**ASSIGNMENT:**
What's wanted here is the full listing below, repeated exactly, with no images in it.

**EXTRACTED DATA:**
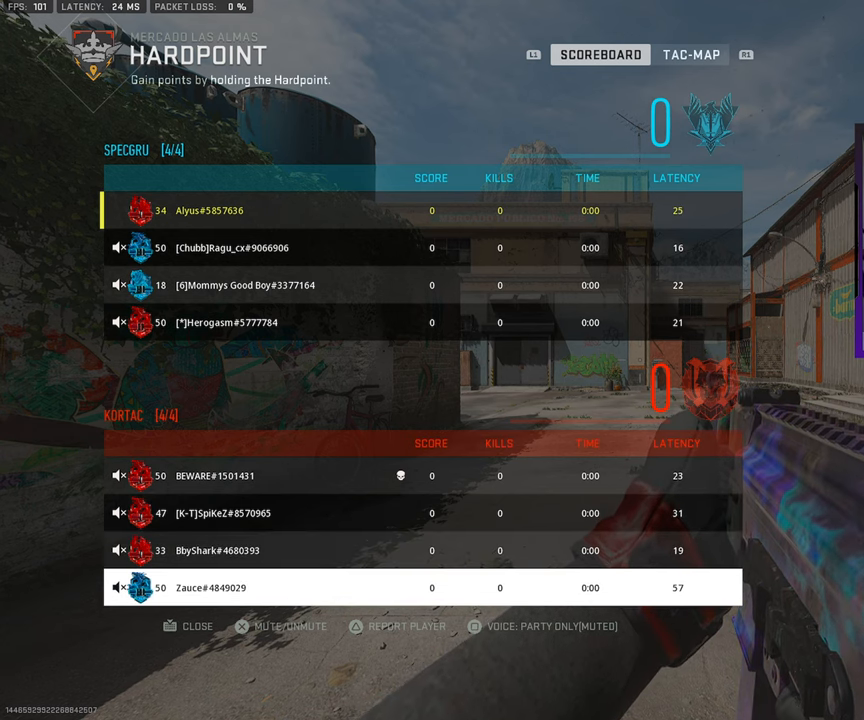
{"buttons": ["DPAD_UP"], "left_stick": "center", "right_stick": "center", "events": [[500, "DPAD_UP", "down"]]}
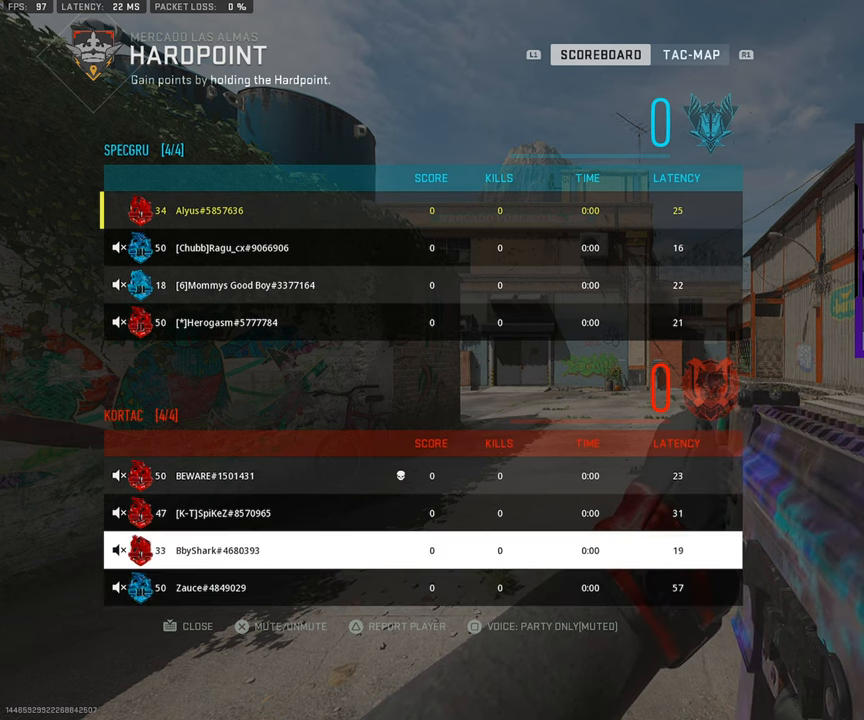
{"buttons": [], "left_stick": "center", "right_stick": "center", "events": [[100, "DPAD_UP", "up"], [267, "DPAD_UP", "down"], [367, "DPAD_UP", "up"]]}
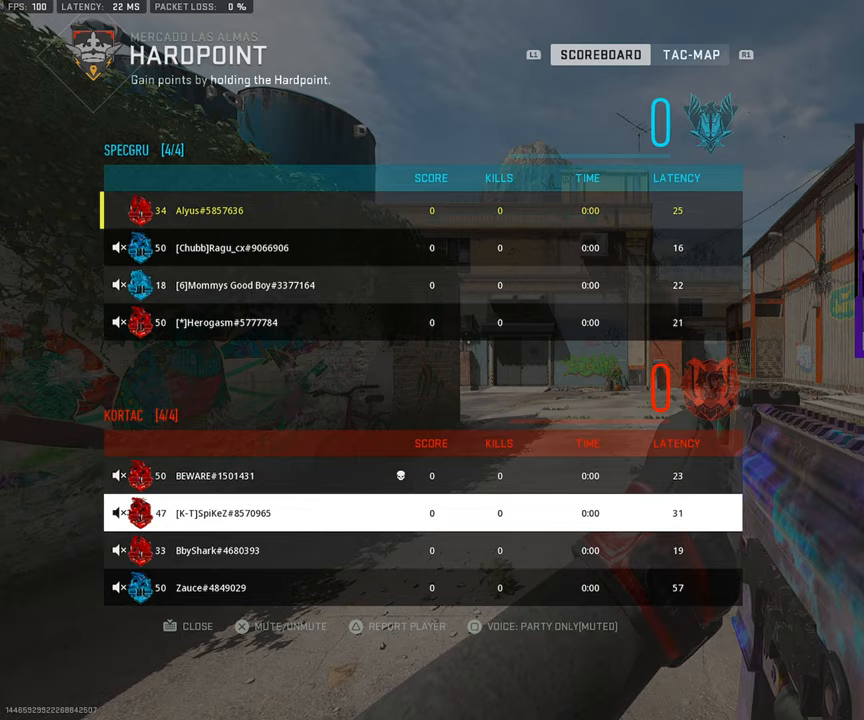
{"buttons": [], "left_stick": "center", "right_stick": "center", "events": [[50, "DPAD_UP", "down"], [133, "DPAD_UP", "up"]]}
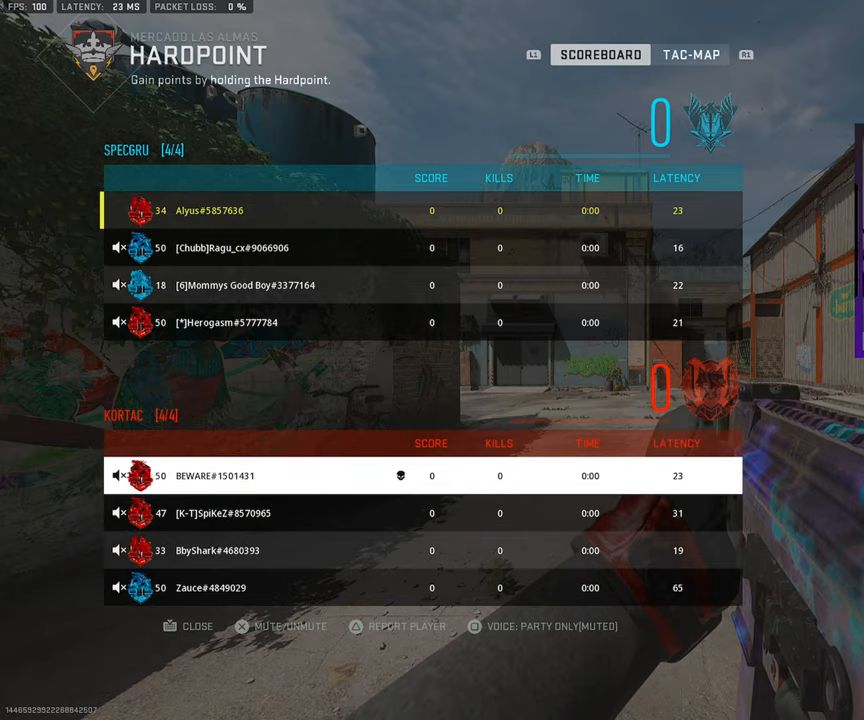
{"buttons": [], "left_stick": "center", "right_stick": "center", "events": [[183, "DPAD_UP", "down"], [267, "DPAD_UP", "up"]]}
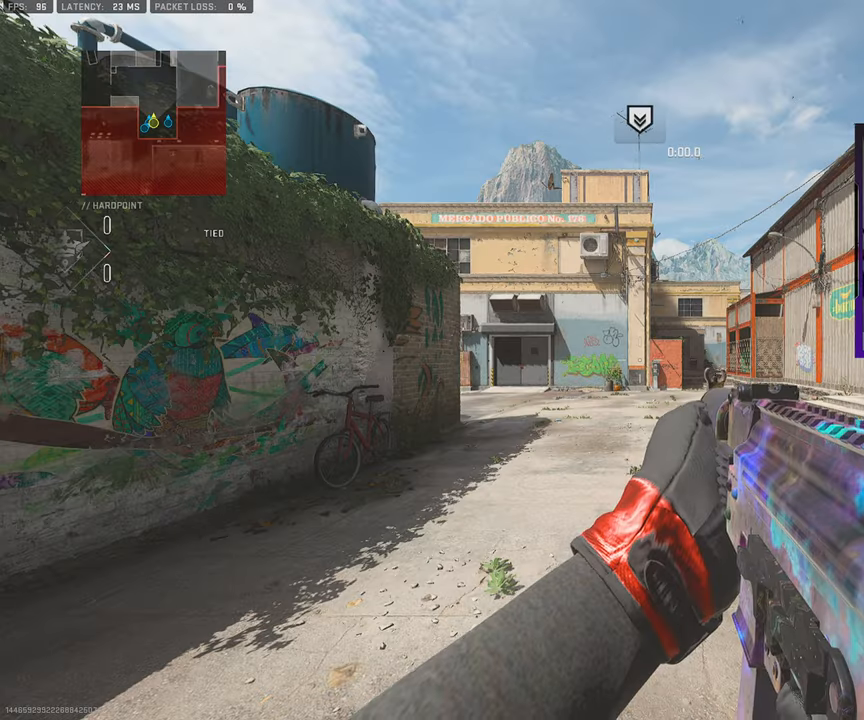
{"buttons": [], "left_stick": "center", "right_stick": "left", "events": [[300, "right_stick", "left"]]}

**SOLVED PROBLEM:**
{"buttons": ["DPAD_UP"], "left_stick": "center", "right_stick": "center", "events": [[500, "DPAD_UP", "down"]]}
{"buttons": [], "left_stick": "center", "right_stick": "center", "events": [[100, "DPAD_UP", "up"], [267, "DPAD_UP", "down"], [367, "DPAD_UP", "up"]]}
{"buttons": [], "left_stick": "center", "right_stick": "center", "events": [[50, "DPAD_UP", "down"], [133, "DPAD_UP", "up"]]}
{"buttons": [], "left_stick": "center", "right_stick": "center", "events": [[183, "DPAD_UP", "down"], [267, "DPAD_UP", "up"]]}
{"buttons": [], "left_stick": "center", "right_stick": "left", "events": [[300, "right_stick", "left"]]}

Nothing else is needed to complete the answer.